Der Klick muss der letzte sein
Ein Shop sieht nur die letzte Quelle. Wer nach unserem Link noch woanders nach einem Code sucht und von dort zurückkommt, für den zählt dieser letzte Klick.
Daraus folgt die Regel: erst den Code suchen, dann klicken, dann bezahlen. Nicht umgekehrt.
Was die Markierung löscht
Die Markierung steckt in einem Cookie. Alles, was Cookies löscht, löscht sie mit: Werbeblocker und Anti-Tracking, private Fenster, das manuelle Aufräumen der Browserdaten.
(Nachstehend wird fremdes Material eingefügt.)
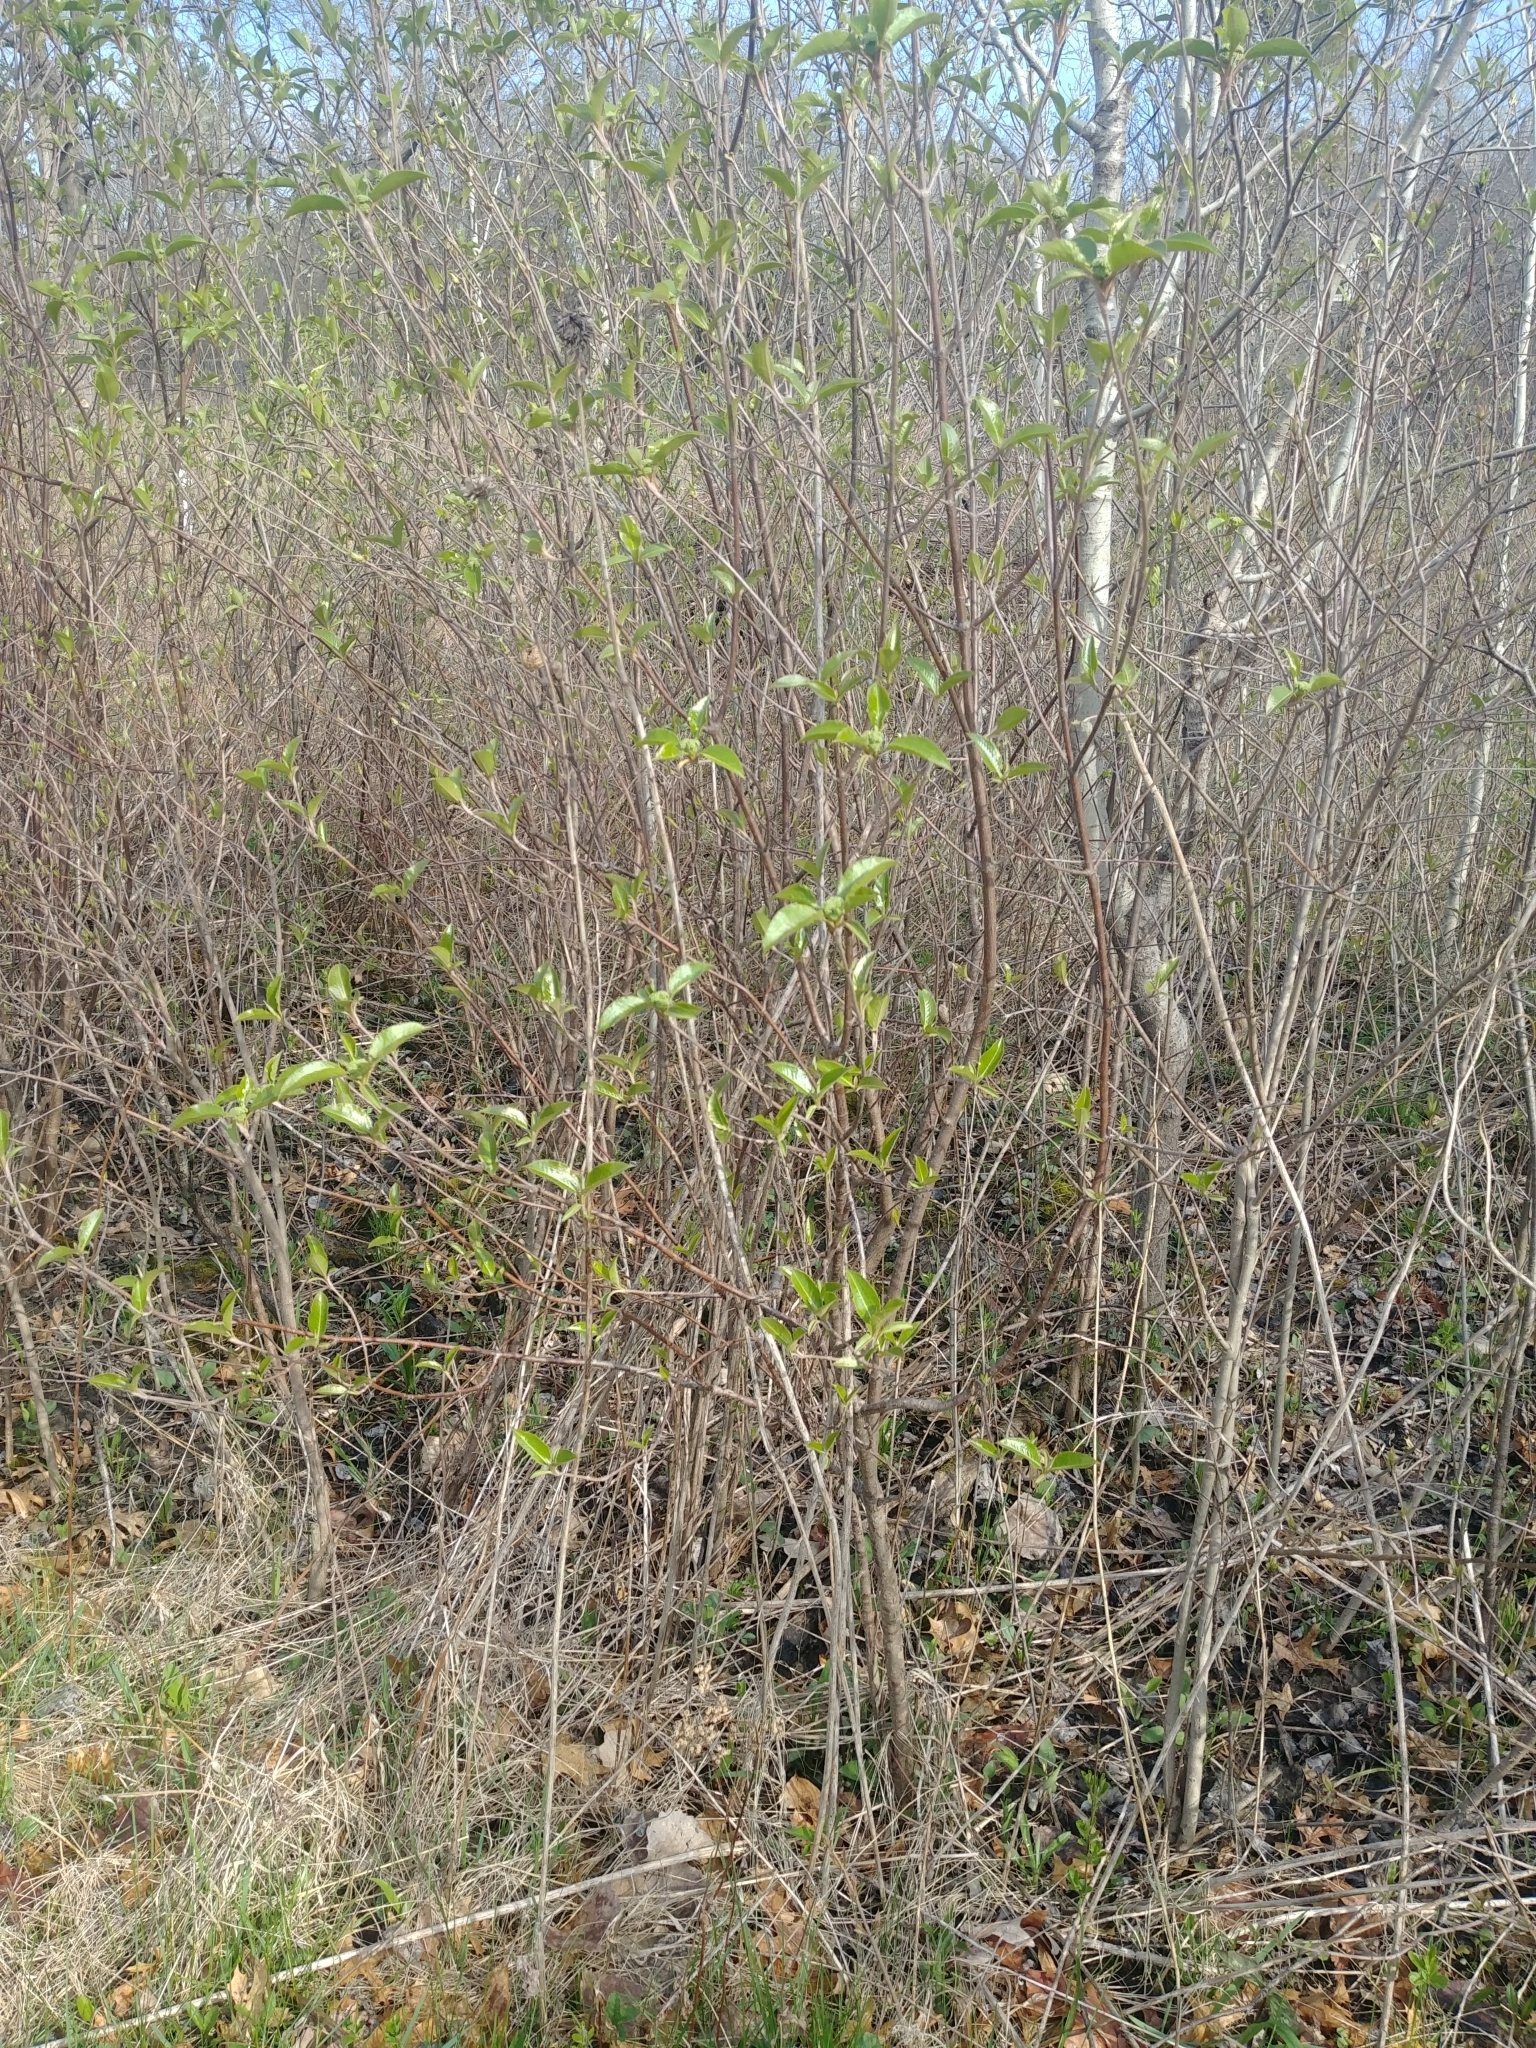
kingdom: Plantae
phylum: Tracheophyta
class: Magnoliopsida
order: Dipsacales
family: Viburnaceae
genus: Viburnum
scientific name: Viburnum lentago
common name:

Der zweite häufige Fall ist der Gerätewechsel. Am Rechner geklickt, am Handy bezahlt — für den Shop sind das zwei verschiedene Besucher.
Was grundsätzlich nicht zählt
- Geschenkkarten und das Aufladen von Guthaben sind fast überall ausgeschlossen.
- Stornierte und zurückgeschickte Bestellungen: Das Cashback geht mit der Rückerstattung zurück.
- Der Kauf in der App des Shops statt im Browser.
- Bestellungen mit einem Code, den der Shop nie ausgegeben hat — etwa einem Firmen- oder Partnercode.
Warten ist kein Verlust
Cashback erscheint als offen und bleibt es, bis der Shop sicher ist, dass nichts zurückkommt. Bei Kleidung sind das Wochen, bei Elektronik und Reisen Monate. Eine leere Zeile zwei Tage nach dem Kauf sagt noch nichts.
Was du tun kannst
- Klick den Link zuletzt, direkt vor dem Bezahlen.
- Bezahl im selben Browser auf demselben Gerät, in dem du geklickt hast.
- Schalte den Blocker auf den Seiten des Shops ab.
- Bestell nicht im privaten Fenster.
- Fehlt der Kauf nach einer Stunde immer noch, sichere die Bestellnummer. Mit ihr lässt sich der Fall klären, ohne sie nicht.